Regarding the effect of vitamin D on HDL, Karhapa et al. 25 and other cross-sectional 10,12 and trial studies 23,28 have postulated that there is no association between 25 (OH) D levels and HDL, while other studies have proposed a positive association between vitamin D status and HDL. In some trial studies 29,30, an increase in HDL with vitamin D supplementation has been mentioned. In the current study, a positive and direct correlation between serum levels of 25 (OH) D and HDL was observed. Reviewing the previous literature revealed that some of the above relationships might be explained by the necessity of vitamin D presence for maintaining the adequate levels of apolipoprotein A-1, the main component of high-density lipoprotein 31.
The results of the present study counteract the findings of many others 17,25,28 with regard to the possible association between vitamin D status and LDL levels, as our results showed no significant association between vitamin D and LDL. The highest LDL level was in the insufficient group and the lowest amount was in the sufficient group, but no significant differences were observed. Karhapaa et al. 25, who included in their study 909 healthy males between 45-70 years of age, found an inverse association between 25-hydroxyvitamin D and LDL, alongside with a lack of association between 1,25-hydroxyvitamin D and LDL.
In different studies, a positive relationship between TSH and lipid profiles has been discussed and it has been stated that such relation can predispose subjects to develop different types of diseases that are mediated by obesity. The positive correlation between weight gain and a progressive increase in serum TSH and elevated TSH levels in obesity over a 5-year period has been reported 24. Our study confirms the results of previous studies, which showed a positive inverse relationship between vitamin D and thyroid hormones, because vitamin D deficiency and lower serum levels of 1, 25-hydroxy vitamin D were accompanied by higher levels of T3 and T4, with a significant difference for T4. This study, unlike that of Barchetta 20, which pointed out a central action for the active form of vitamin D on TSH secretion, showed no significant association between vitamin D and TSH.

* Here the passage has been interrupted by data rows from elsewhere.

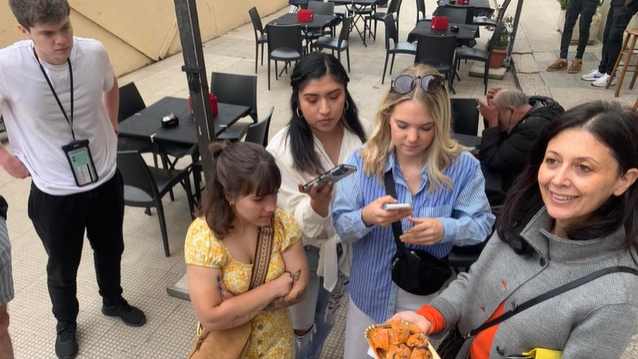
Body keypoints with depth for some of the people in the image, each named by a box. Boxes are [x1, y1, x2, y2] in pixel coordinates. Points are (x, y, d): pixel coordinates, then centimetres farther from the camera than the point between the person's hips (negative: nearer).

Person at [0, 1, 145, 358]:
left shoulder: (94, 52, -14)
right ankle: (66, 325, 47)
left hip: (106, 179, 3)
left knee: (110, 249, 24)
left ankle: (113, 300, 53)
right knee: (63, 267, 18)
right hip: (54, 194, -2)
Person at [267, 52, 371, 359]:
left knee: (327, 316, 29)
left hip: (345, 243, 4)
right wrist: (318, 201, -45)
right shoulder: (282, 149, -26)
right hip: (304, 253, -4)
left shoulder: (363, 132, -16)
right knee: (300, 329, 18)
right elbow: (298, 227, -25)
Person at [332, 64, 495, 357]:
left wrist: (445, 229, -30)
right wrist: (366, 217, -36)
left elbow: (482, 225, -10)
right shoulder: (362, 160, -13)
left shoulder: (463, 166, -14)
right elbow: (340, 227, -13)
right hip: (371, 294, 1)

There were some limitations in our study. First, the cross-sectional design of the study. Second, no data about the dietary intake levels of participants has been gathered. Third, all participants were subjects with a sedentary lifestyle and there were no comparable groups with other levels of physical activity.
CONCLUSION
Our results showed improvements in lipid profile fractions and thyroid hormones secretion, such as a decrease in the levels of TG, T3, and T4, and increments in HDL with favorable serum vitamin D status. The detection of causal relations needs the design of a well-controlled intervention or cohort studies to provide benchmark evidence. The biochemical and physiological mechanisms, as well as molecular and genetic pathways for verification, will be as well an area for further research.